### WHAT IS BEING ASKED
Verbatim transcription with images omitted: return the entries below in full.

START GIVEN RECORDS

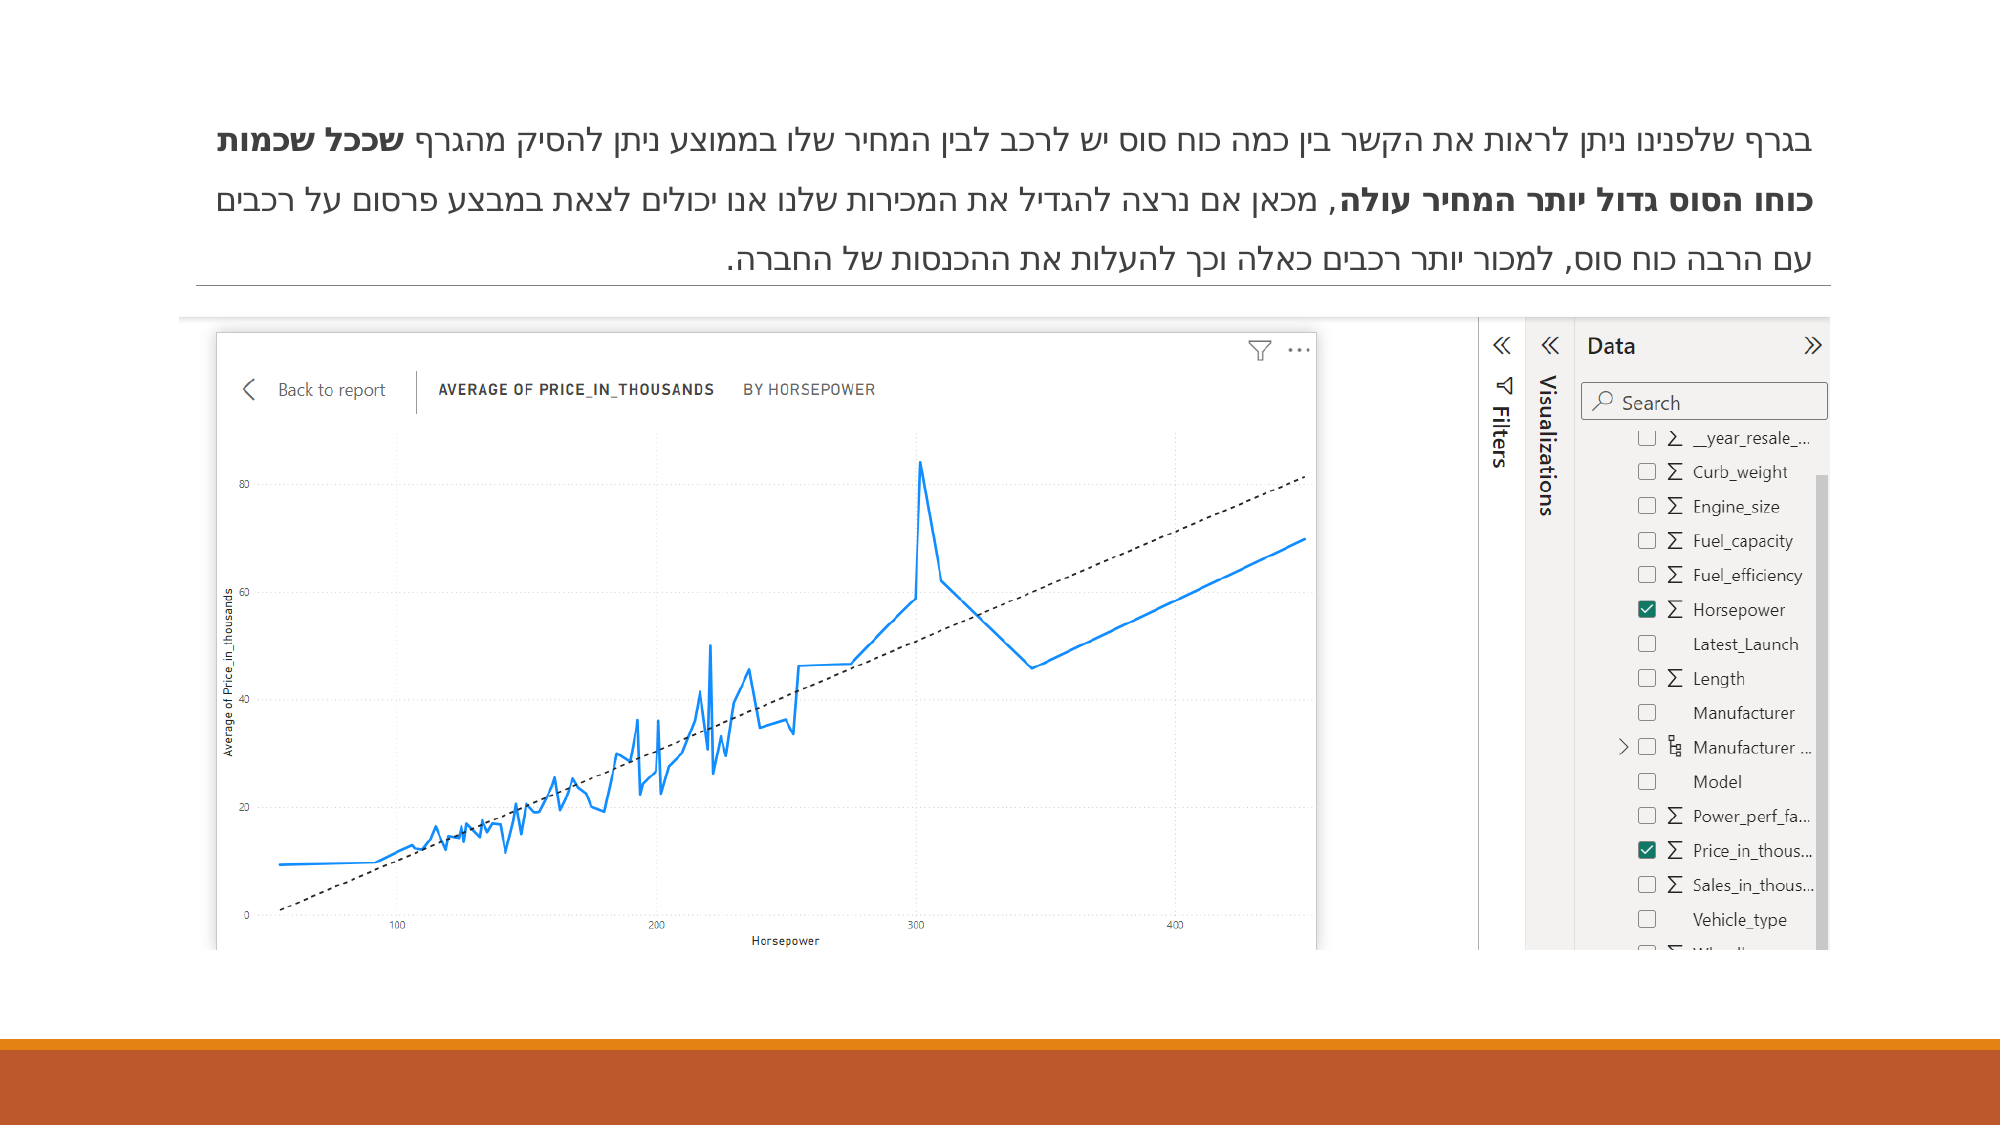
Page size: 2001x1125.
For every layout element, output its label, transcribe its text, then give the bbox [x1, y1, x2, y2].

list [179, 315, 1831, 950]
title בגרף שלפנינו ניתן לראות את הקשר בין כמה כוח סוס יש לרכב לבין המחיר שלו בממוצע ניתן להסיק מהגרף שככל שכמות כוחו הסוס גדול יותר המחיר עולה, מכאן אם נרצה להגדיל את המכירות שלנו אנו יכולים לצאת במבצע פרסום על רכבים עם הרבה כוח סוס, למכור יותר רכבים כאלה וכך להעלות את ההכנסות של החברה. [180, 47, 1830, 285]
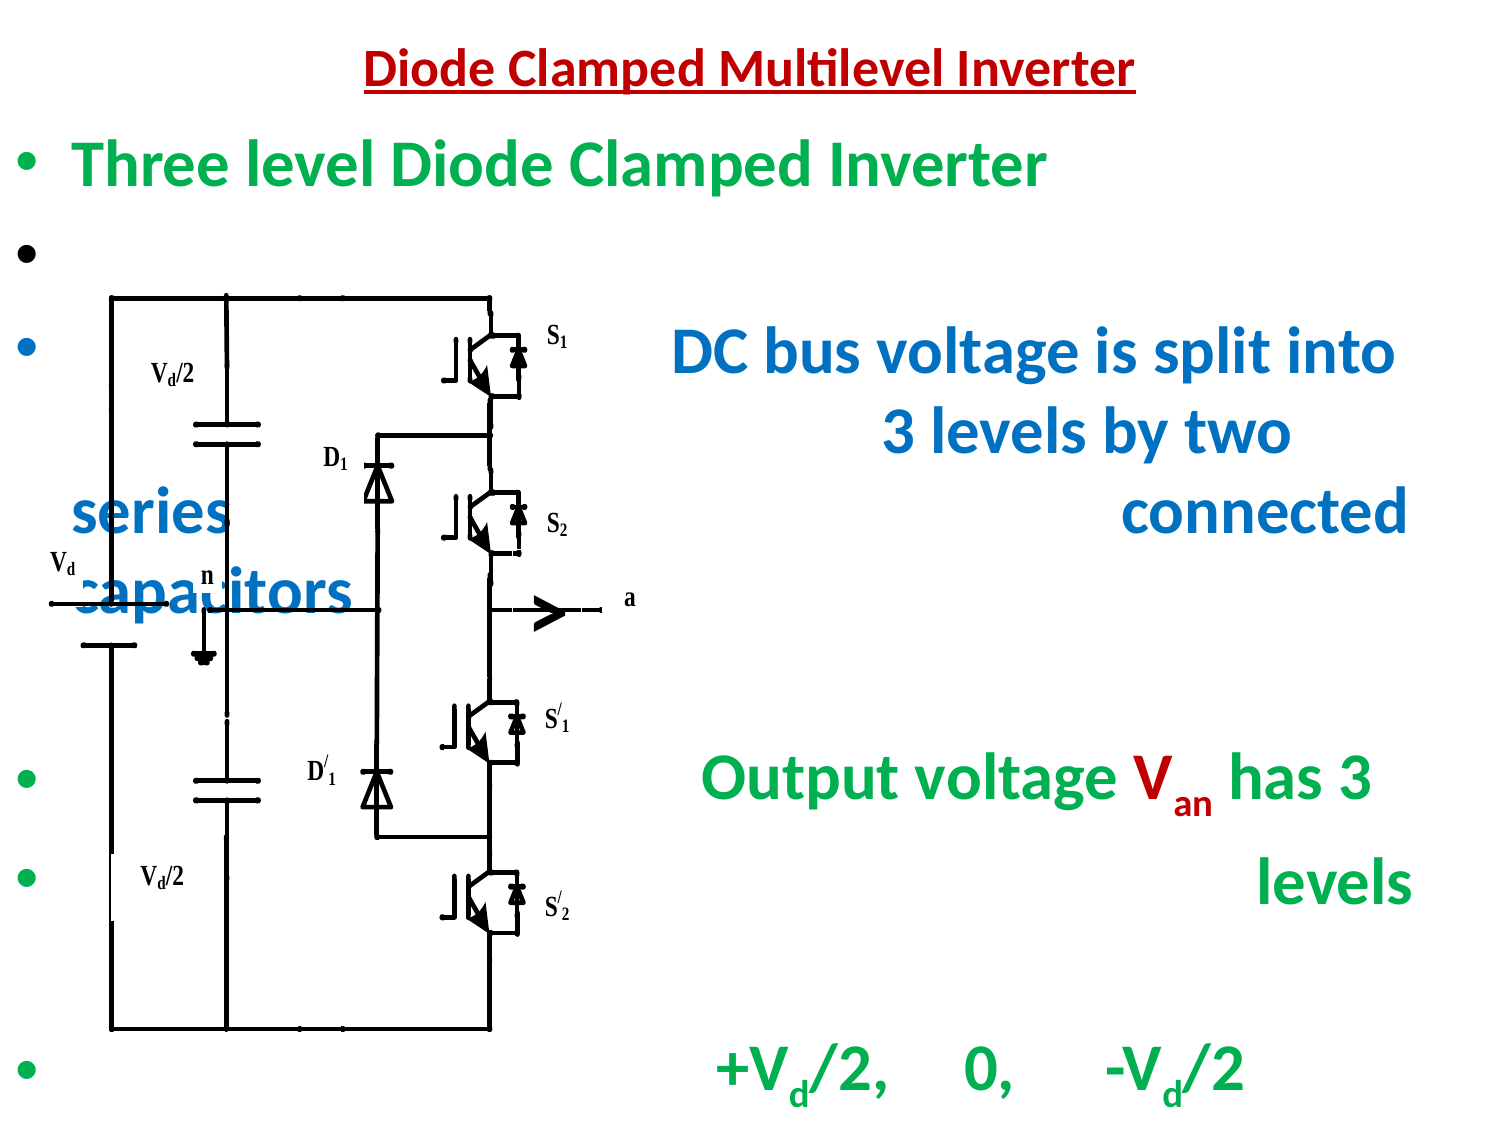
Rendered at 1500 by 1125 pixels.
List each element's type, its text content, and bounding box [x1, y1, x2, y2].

title Diode Clamped Multilevel Inverter [75, 24, 1425, 105]
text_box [37, 287, 663, 1038]
list Three level Diode Clamped Inverter DC bus voltage is split into 3 levels by two series connected capacitors Output voltage Van has 3 levels +Vd/2, 0, -Vd/2 [0, 112, 1475, 1088]
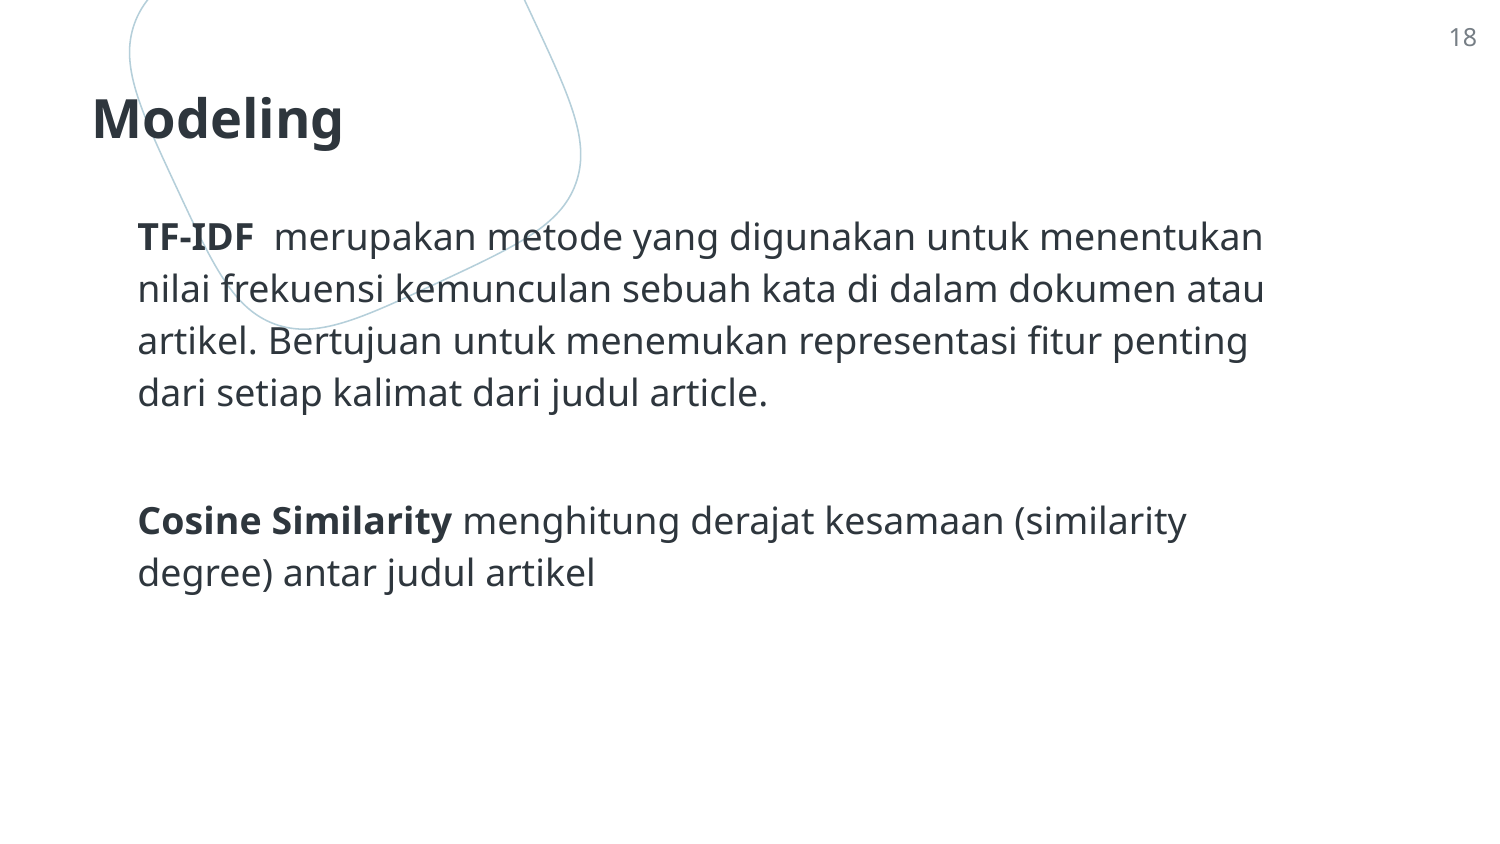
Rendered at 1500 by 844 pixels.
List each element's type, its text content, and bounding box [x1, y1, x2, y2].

END GIVEN RECORDS

### YOUR SOLUTION
Page size: 2001x1125.
For every layout element, output its label, transcribe its text, then give the bbox [x1, y1, x2, y2].

list [179, 315, 1831, 950]
title בגרף שלפנינו ניתן לראות את הקשר בין כמה כוח סוס יש לרכב לבין המחיר שלו בממוצע ניתן להסיק מהגרף שככל שכמות כוחו הסוס גדול יותר המחיר עולה, מכאן אם נרצה להגדיל את המכירות שלנו אנו יכולים לצאת במבצע פרסום על רכבים עם הרבה כוח סוס, למכור יותר רכבים כאלה וכך להעלות את ההכנסות של החברה. [180, 47, 1830, 285]
Rendered at 1500 by 1125 pixels.
List each element's type, its text content, and bounding box [x1, y1, x2, y2].

title Diode Clamped Multilevel Inverter [75, 24, 1425, 105]
text_box [37, 287, 663, 1038]
list Three level Diode Clamped Inverter DC bus voltage is split into 3 levels by two series connected capacitors Output voltage Van has 3 levels +Vd/2, 0, -Vd/2 [0, 112, 1475, 1088]
Rendered at 1500 by 844 pixels.
List each element's type, its text content, and bounding box [x1, y1, x2, y2].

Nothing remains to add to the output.